Problem details: Take the line that contains "ring pip: (229, 214)" in the data below and each line after it, through the last, and repeat them unchanged.

Saved data entries

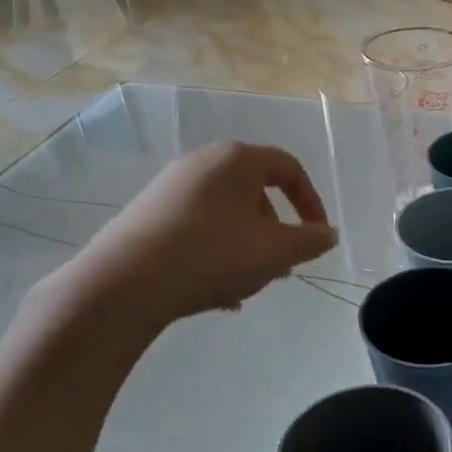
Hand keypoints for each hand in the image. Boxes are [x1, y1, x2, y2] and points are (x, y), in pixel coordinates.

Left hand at [41, 142, 336, 334]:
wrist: (123, 284)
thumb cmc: (211, 256)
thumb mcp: (275, 252)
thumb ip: (310, 241)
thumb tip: (328, 234)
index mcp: (237, 160)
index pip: (289, 168)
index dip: (311, 202)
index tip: (317, 237)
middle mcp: (203, 163)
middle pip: (256, 192)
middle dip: (277, 231)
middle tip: (282, 266)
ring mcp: (171, 187)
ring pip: (229, 214)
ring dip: (249, 246)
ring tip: (249, 284)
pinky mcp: (149, 213)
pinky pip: (200, 227)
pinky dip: (218, 251)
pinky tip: (217, 291)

Task result:
ring pip: (229, 214)
ring dip: (249, 246)
ring tip: (249, 284)
pinky mcp: (149, 213)
pinky pip: (200, 227)
pinky dip: (218, 251)
pinky tip: (217, 291)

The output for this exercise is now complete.